One of the best memories of the camps was when we took the kids to the State Philharmonic. We really had to talk them in to going – they said how it would be really boring, and only old women listen to classical music. Well, they soon changed their minds when they were treated to a private concert by an opera singer, and we got plenty of funny looks on the street outside as the kids took turns to try and emulate her afterwards!
This summer Love’s Bridge also ran three holidays for Perm’s most vulnerable children and teenagers, getting them out of the city and doing something positive with their energy. The first trip was a week-long rafting trip, where the kids got to see some of the beautiful Russian wilderness, while learning many important skills along the way.
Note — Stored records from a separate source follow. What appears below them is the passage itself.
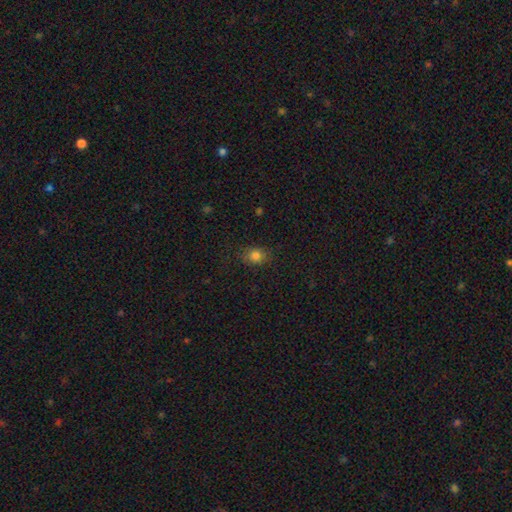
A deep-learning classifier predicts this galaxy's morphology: type=smooth (81%); roundness=round (56%); merging=none (80%).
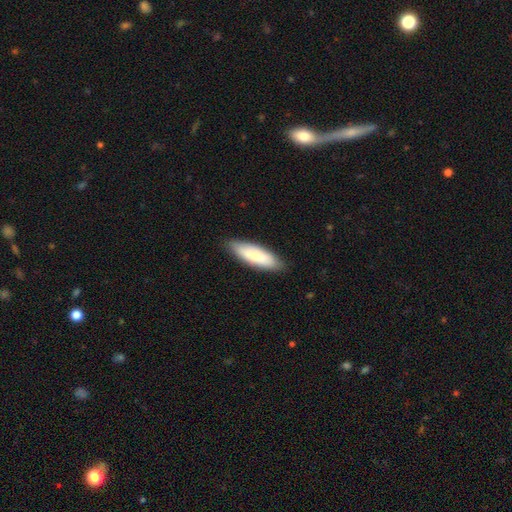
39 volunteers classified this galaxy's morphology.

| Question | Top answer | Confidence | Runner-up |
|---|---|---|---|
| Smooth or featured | smooth | 72% | featured or disk (28%) |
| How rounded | in between | 68% | cigar-shaped (32%) |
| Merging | none | 92% | minor disturbance (8%) |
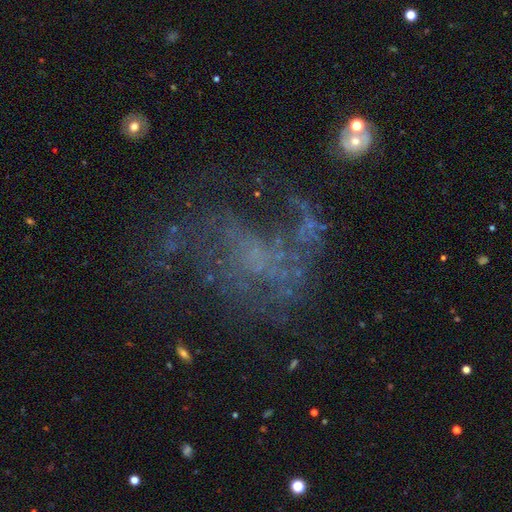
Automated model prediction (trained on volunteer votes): Smooth or featured? featured or disk (64%)
Edge-on disk? no (98%)
Bar? no (76%)
Spiral arms? yes (55%)
Bulge size? none (70%)
Merging? none (40%)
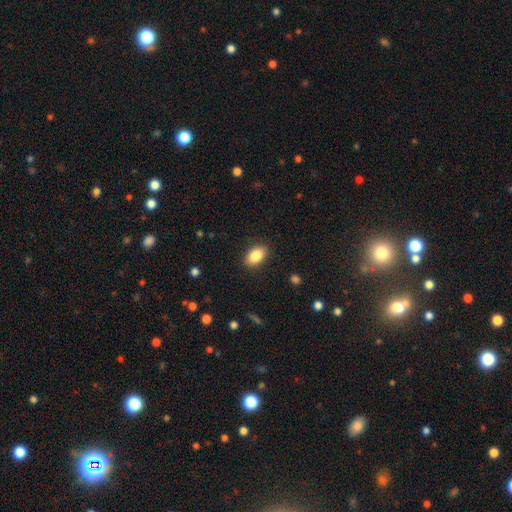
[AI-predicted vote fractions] Morphology: type=smooth (85%); roundness=in between (90%); merging=none (88%).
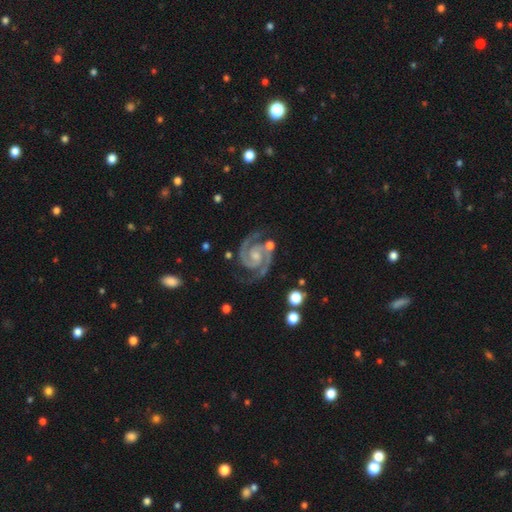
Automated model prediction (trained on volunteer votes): Q: Smooth or featured?
A: featured or disk (93%); runner-up: star or artifact (4%)
Q: Edge-on disk?
A: no (98%); runner-up: yes (2%)
Q: Bar?
A: no (58%); runner-up: weak (30%)
Q: Spiral arms?
A: yes (99%); runner-up: no (1%)
Q: Spiral winding?
A: tight (51%); runner-up: medium (44%)
Q: Spiral arm count?
A: 2 (94%); runner-up: 3 (2%)
Q: Bulge size?
A: small (46%); runner-up: moderate (38%)
Q: Merging?
A: none (75%); runner-up: minor disturbance (16%)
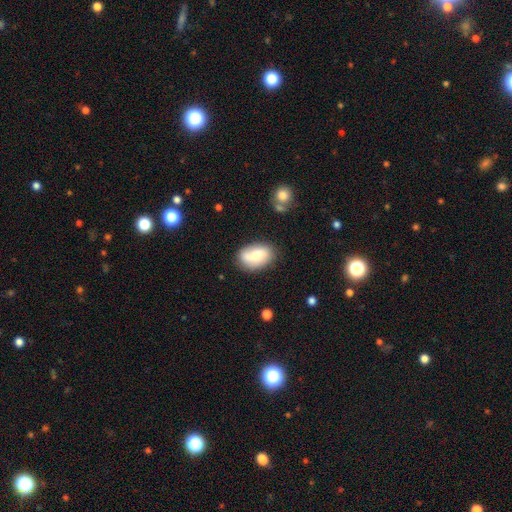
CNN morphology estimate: smooth_or_featured: smooth (p=0.60) [alt: featured or disk p=0.32]
how_rounded: in between (p=0.88) [alt: round p=0.10]
merging: none (p=0.78) [alt: minor disturbance p=0.16]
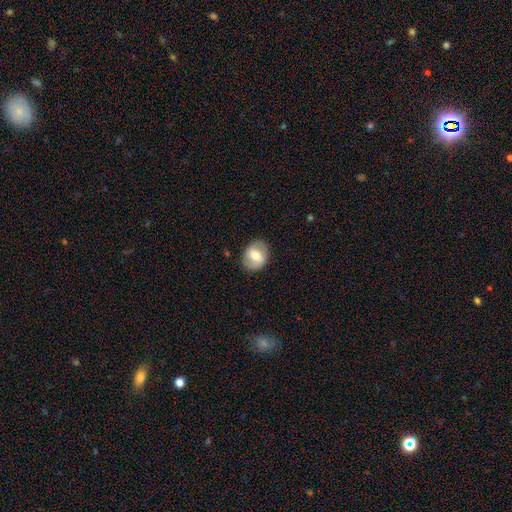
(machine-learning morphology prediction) This is possibly a smooth galaxy (55%). How rounded: possibly round (53%). Merging: clearly none (83%).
A group of older teenagers spent two weeks helping to renovate Perm’s unique Political Repression Museum “Perm-36”, which is based in a former GULAG political prison. We saw some really big progress in lots of the teens who took part in the camp, as they spent a long, intensive period with a group of our volunteers. The final camp was also a volunteer camp, this time for younger teens, who helped to clear up a riverbank in a nature reserve.
Katya (15): Thanks for the wonderful rafting trip I really, really liked it! There were really beautiful hills and rapids, it was all generally brilliant. It was just unreal there – campfires, singing along to the guitar, the ‘banya’, the instructors. I’d like to go on more trips like this.
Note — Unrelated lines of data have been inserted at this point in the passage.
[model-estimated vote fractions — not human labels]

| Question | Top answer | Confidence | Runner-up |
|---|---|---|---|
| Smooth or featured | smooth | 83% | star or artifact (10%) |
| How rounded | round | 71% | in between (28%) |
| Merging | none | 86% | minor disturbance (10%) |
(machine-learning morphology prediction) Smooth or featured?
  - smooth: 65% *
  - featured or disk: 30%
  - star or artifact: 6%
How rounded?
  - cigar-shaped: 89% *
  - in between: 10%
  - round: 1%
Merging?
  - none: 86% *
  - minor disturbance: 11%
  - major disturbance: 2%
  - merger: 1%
Dasha (14): A big thank you for organizing such a great rafting trip. It was cool there, and really extreme. We all got nice sun tans and came back in a great mood. This was the best trip I’ve ever been on.
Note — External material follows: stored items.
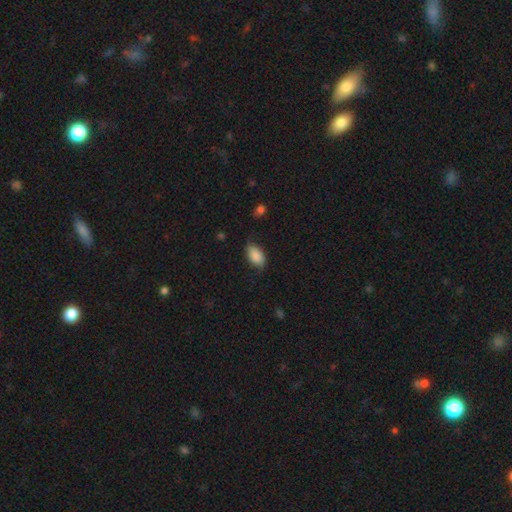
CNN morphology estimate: A smooth galaxy with no disk features (86%) that is in between round and cigar-shaped (93%). Merging: none (69%).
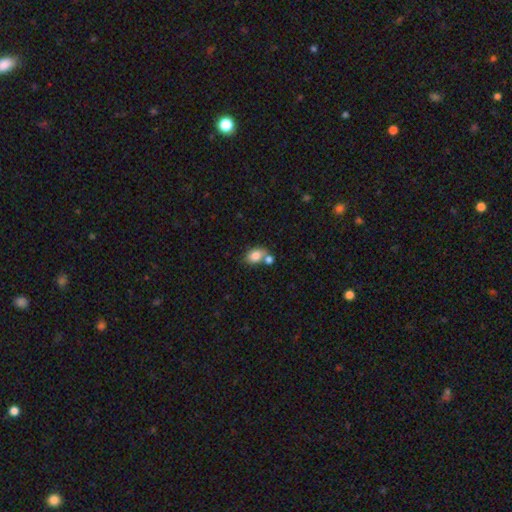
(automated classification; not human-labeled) A smooth galaxy with no disk features (82%) that is in between round and cigar-shaped (73%).

Vote fractions:
- Smooth or featured? smooth: 82% / featured or disk: 10% / star or artifact: 8%
- How rounded? in between: 73% / round: 25% / cigar-shaped: 1%
- Merging? none: 47% / merger: 36% / minor disturbance: 13% / major disturbance: 4%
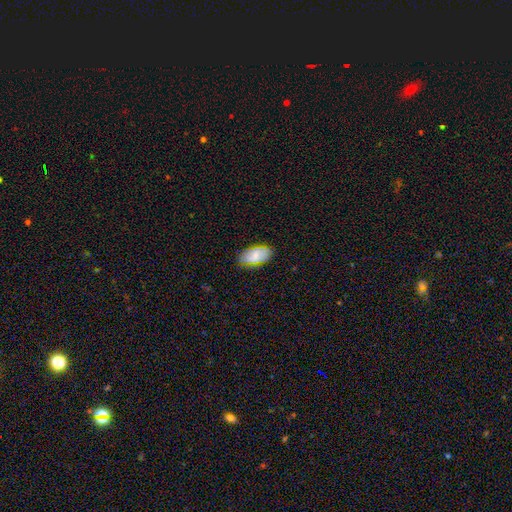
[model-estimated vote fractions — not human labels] A smooth galaxy with no disk features (74%) that is in between round and cigar-shaped (94%). Merging: none (79%).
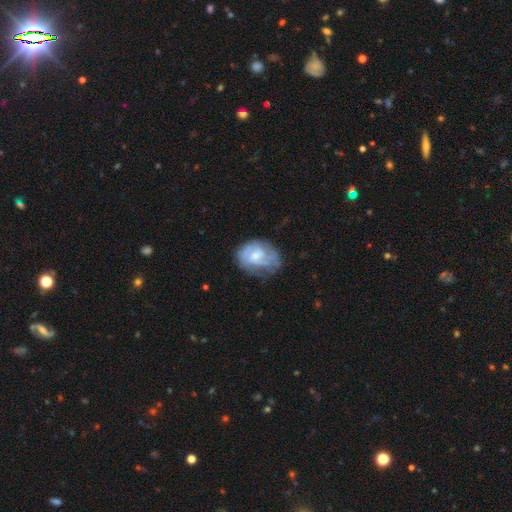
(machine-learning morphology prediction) Q: Smooth or featured?
A: featured or disk (61%); runner-up: smooth (32%)
Q: Edge-on disk?
A: no (97%); runner-up: yes (3%)
Q: Bar?
A: no (57%); runner-up: weak (38%)
Q: Spiral arms?
A: yes (69%); runner-up: no (31%)
Q: Bulge size?
A: moderate (44%); runner-up: small (42%)
Q: Merging?
A: none (50%); runner-up: minor disturbance (29%)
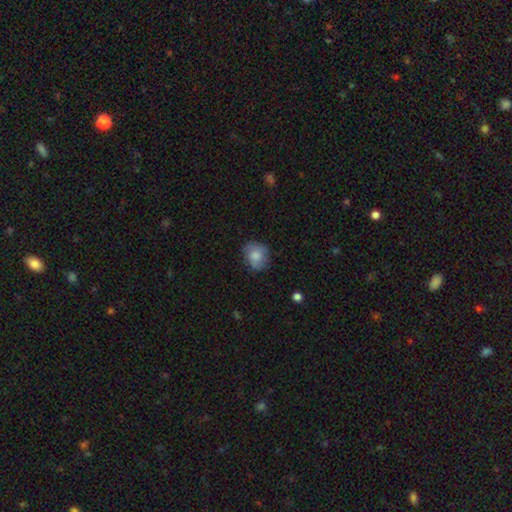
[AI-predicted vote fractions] smooth-or-featured: smooth: 77% | featured or disk: 14% | star or artifact: 8%
  how-rounded: round: 63% | in between: 36% | cigar-shaped: 1%
  merging: none: 66% | minor disturbance: 25% | major disturbance: 7% | merger: 2%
Denis (15): I’m really happy that I took part in this camp. This camp helped me meet new and really interesting people, some have now become very good friends. Thank you very much for this – I really value what you do, and I want to help you as best I can. I also want to thank you for treating me as an equal. The camp was brilliant.
Written by Yulia, Love’s Bridge Center Manager
We were staying in a really beautiful spot by the bank of the river, living in tents. In the morning we worked with the kids, and when it was hot in the afternoon we went swimming and played games. In the evening we sat around the campfire and told the kids scary stories about the spirits of the river and forest. We always put some of our adult thinking into the stories, to give them a meaning or moral, like don’t go wandering in the forest at night, you’ll disturb the spirit who’ll make sure you get lost. The kids listened with great interest – being scared and intrigued at the same time.
One evening they went to bed earlier than usual, and we told them that they could carry on talking as long as they weren’t too noisy. The next morning we made our way to breakfast – a 15-minute walk, including climbing up over 500 steps up the hillside! I got chatting with one of the girls, and I asked her how she’d enjoyed her evening. She said that they had been inspired by us, and stayed up late telling scary stories of their own. I immediately thought of silly children’s ghost stories from my own childhood, and wondered what stories kids nowadays told each other.
I asked the girl to share a couple of stories with me, to which she gave me a secretive look and asked me not to repeat the stories to anyone. She then told me that they had been talking about their own lives – how they were beaten, how their parents fought with each other, how some of them are now dead… about how scary real life can be.